Aufgrund vermeintlich zunehmender Gewalt und Pyrotechnik in den Stadien entstand eine kontrovers geführte Debatte über die Verbesserung der Stadionsicherheit. Während der Tenor der Liga in einem ersten Papier zunächst überwiegend Restriktionen und Ausschlüsse enthielt, wandelten sich die Anträge in einer ausführlicheren Version zu einem gemeinsamen Dialog. Kritiker zweifelten jedoch von Beginn an, dass die vermeintliche Zunahme der Gewalt überwiegend auf subjektiven Sichtweisen beruht, die faktisch aber nicht nachgewiesen werden können. Tatsächlich handelt es sich – unter zahlreichen friedlichen Fans – nur um eine Minderheit gewaltbereiter Anhänger. Durch die Anträge fühlte sich jedoch der Großteil der organisierten Fans als Gewalttäter gebrandmarkt. Neben Dialogen zwischen Fans und Vereinen, entstand unter anderem die Kampagne „12:12“, bei der die Fußballanhänger, in Anlehnung an den 12. Dezember, in den ersten 12 Minuten und 12 Sekunden schwiegen und so ihren Protest ausdrückten. Eine Verschiebung und eine „Problemlösung“ über das gemeinsame Agieren wurde jedoch abgelehnt. Auch weil neun Monate vor der Bundestagswahl insbesondere die Innenminister den Druck auf die Vereine erhöht hatten. Die Politik drohte das Heft des Handelns in die Hand zu nehmen, sollte es zu keiner Verabschiedung der Anträge kommen. Liga-Chef Reinhard Rauball sah sogar die Autonomie des Fußballs bedroht. „Da wird Wahlkampf auf dem Rücken des Fußballs ausgetragen“, ärgert sich 12:12-Sprecher Philipp Markhardt. Seitens der Politik wurden unter anderem ein Sicherheits-Euro, Stehplatzverbote und Einsatzbeteiligungen der Clubs zum Thema gemacht. Dass einige der als Druckmittel eingesetzten Forderungen rechtswidrig zu sein scheinen, heizte die Debatte zusätzlich an. „Entweder kennen die Innenminister die Rechtslage nicht oder missachten bewusst die Verfassung. Beides finde ich als deutscher Steuerzahler, der ja letztendlich auch das Gehalt der Innenminister bezahlt, nicht akzeptabel.“, schimpft Rechtsanwalt Marco Noli von der Arbeitsgemeinschaft Fananwälte.

Die Anträge

Insgesamt 16 Punkte wurden für den 12. Dezember vorbereitet.

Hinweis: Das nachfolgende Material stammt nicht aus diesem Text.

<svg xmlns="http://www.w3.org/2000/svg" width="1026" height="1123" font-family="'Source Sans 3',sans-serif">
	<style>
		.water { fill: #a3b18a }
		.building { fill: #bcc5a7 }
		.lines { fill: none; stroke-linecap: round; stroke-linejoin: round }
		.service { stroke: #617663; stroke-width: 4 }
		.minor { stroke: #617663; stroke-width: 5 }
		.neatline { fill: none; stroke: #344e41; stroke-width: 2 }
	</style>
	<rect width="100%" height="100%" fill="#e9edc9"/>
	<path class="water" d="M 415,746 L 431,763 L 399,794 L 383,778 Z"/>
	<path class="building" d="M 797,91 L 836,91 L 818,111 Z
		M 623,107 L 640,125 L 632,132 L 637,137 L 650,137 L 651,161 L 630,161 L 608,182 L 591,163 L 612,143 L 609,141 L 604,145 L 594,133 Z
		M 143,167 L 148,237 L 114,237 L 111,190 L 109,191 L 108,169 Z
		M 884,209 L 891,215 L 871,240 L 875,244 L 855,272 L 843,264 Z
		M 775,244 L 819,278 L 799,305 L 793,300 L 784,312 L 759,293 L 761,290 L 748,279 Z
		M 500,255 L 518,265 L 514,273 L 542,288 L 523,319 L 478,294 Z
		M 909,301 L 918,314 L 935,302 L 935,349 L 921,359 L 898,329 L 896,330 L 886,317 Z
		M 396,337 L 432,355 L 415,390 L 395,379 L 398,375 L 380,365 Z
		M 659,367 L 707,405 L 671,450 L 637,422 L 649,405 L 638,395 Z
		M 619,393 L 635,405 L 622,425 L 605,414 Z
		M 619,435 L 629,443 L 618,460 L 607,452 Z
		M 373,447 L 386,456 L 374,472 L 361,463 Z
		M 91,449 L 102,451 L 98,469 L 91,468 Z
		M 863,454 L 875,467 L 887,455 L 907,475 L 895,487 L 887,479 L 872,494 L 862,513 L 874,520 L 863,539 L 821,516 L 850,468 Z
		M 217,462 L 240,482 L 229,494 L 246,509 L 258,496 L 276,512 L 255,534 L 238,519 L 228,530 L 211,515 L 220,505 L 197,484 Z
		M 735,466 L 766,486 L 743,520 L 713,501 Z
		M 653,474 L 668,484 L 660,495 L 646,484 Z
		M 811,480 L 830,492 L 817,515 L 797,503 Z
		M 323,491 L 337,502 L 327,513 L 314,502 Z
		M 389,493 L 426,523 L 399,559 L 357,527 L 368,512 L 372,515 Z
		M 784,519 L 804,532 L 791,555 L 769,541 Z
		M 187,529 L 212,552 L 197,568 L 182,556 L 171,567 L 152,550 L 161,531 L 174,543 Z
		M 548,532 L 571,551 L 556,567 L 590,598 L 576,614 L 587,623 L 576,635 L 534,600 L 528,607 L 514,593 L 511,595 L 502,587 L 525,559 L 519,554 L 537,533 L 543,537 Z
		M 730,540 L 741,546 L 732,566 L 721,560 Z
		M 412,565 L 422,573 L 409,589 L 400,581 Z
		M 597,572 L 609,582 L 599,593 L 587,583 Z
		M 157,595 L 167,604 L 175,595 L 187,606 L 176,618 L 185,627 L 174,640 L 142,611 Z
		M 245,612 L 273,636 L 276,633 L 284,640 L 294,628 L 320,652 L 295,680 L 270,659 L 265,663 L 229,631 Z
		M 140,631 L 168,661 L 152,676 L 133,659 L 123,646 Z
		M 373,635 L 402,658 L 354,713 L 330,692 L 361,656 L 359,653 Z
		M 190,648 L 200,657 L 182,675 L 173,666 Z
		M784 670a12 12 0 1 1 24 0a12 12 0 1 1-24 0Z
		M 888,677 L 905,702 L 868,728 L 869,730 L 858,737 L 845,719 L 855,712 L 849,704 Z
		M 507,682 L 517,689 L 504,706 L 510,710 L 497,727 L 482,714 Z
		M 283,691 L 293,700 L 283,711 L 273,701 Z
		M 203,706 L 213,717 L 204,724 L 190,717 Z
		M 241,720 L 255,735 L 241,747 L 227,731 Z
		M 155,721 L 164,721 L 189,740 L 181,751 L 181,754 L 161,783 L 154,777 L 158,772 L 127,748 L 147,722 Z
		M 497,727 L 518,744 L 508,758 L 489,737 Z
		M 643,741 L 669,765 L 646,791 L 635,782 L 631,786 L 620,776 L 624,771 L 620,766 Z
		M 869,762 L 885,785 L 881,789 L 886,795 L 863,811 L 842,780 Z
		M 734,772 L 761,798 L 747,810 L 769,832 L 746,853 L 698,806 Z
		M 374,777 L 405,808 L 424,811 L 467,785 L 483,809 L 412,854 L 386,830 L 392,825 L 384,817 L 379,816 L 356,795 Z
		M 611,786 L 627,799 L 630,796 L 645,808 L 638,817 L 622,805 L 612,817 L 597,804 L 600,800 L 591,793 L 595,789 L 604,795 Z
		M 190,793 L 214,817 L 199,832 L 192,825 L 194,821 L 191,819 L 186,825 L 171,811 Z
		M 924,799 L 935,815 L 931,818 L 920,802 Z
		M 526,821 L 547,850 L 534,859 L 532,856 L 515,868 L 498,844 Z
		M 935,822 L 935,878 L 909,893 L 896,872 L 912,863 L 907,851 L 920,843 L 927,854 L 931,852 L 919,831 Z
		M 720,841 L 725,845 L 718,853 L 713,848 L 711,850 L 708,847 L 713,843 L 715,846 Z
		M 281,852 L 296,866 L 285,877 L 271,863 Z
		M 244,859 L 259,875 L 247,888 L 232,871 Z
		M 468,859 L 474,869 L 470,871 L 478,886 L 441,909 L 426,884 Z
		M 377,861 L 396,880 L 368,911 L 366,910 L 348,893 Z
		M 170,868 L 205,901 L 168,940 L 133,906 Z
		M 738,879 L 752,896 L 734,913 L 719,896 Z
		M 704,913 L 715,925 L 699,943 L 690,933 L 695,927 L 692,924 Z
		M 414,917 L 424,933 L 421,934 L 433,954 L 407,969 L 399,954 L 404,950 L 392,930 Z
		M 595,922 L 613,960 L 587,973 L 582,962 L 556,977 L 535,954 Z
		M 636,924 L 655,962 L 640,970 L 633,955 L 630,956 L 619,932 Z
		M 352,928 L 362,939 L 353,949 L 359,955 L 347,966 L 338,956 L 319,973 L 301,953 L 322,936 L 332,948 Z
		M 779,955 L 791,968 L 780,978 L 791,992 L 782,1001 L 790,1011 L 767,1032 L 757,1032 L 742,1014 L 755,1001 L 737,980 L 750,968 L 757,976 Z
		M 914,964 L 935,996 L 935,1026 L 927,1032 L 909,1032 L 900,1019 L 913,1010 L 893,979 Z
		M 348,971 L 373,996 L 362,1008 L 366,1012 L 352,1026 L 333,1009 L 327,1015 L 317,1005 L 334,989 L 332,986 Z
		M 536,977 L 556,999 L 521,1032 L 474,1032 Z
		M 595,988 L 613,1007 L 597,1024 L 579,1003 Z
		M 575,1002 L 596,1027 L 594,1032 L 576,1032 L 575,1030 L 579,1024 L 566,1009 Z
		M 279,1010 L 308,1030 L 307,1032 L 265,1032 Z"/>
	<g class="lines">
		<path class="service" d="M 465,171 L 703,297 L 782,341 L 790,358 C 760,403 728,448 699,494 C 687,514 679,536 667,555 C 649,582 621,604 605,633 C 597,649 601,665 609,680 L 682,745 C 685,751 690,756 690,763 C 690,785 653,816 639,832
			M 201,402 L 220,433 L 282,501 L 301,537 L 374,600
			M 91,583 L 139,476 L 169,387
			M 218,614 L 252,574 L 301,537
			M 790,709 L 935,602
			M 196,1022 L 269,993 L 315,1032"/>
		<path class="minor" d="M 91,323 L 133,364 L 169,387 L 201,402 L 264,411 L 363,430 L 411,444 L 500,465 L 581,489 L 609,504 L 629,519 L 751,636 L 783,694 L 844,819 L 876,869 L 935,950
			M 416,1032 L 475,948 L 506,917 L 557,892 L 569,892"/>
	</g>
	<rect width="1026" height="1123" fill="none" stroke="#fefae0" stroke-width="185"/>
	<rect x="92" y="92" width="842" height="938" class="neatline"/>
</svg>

1.: Überarbeitete und detailliertere Funktionsbeschreibung für erforderliche Veranstaltungsleiter

2.: Schriftliche Erklärung zu einem offenen, regelmäßigen und verbindlichen Dialog zwischen Vereinen und Fans.

3./4: Verbesserung der Videoüberwachung für die Polizei

5.: Einbeziehung des Ordnungsdienstes des Gastvereins in die sicherheitstechnischen Abwicklungen

6.: Überarbeitete Aufgabenbeschreibung der Sicherheitsbeauftragten

7.: Veranstaltungsleiter nimmt bei Risikospielen an den Sicherheitsbesprechungen teil

8.: Verschärfung der Kontrollen an Stadioneingängen, bei gleichzeitig zügiger und angemessener Durchführung

9.: Schulung des Ordnungsdienstes

10.: Erweitertes Aufgabengebiet des Fanbeauftragten (nimmt u. a. an Sicherheitsbesprechungen teil)

11.: Festlegungen für Spiele mit erhöhtem Risiko (u. a. verstärkte Personenkontrollen)

12.: Entwicklung eines Zertifizierungsverfahren zum Stadionerlebnis

13.: Einrichtung einer ständigen Kommission

14.: Option, das Ticketkontingent für Gästefans einzuschränken

15.: DFB-Sportgerichtsbarkeit wird weiterentwickelt

16.: Berechtigung Vermarktungsgelder (bei Verstößen gegen die Sicherheitsmaßnahmen) ggf. zweckgebunden auszuzahlen

Neben der kompletten Fassung, die von der DFL zum Download bereitgestellt wurde, hat Faszination Fankurve eine kompakte Aufstellung der wesentlichen Punkte zusammengestellt.

Der Tag X

Bereits in den frühen Morgenstunden trafen die ersten Vereinsvertreter im Sheraton Frankfurt Congress Hotel ein. Zu dem Zeitpunkt waren bereits rund 600 Fans aus dem ganzen Bundesgebiet auf dem Weg zum Hotel. „Wir wollen hier unsere Anteilnahme ausdrücken“, erklärte 12:12-Sprecher Marvin Kretzschmar. Auch zahlreiche Fans von Nicht-Bundesligisten beteiligten sich am stillen Protest.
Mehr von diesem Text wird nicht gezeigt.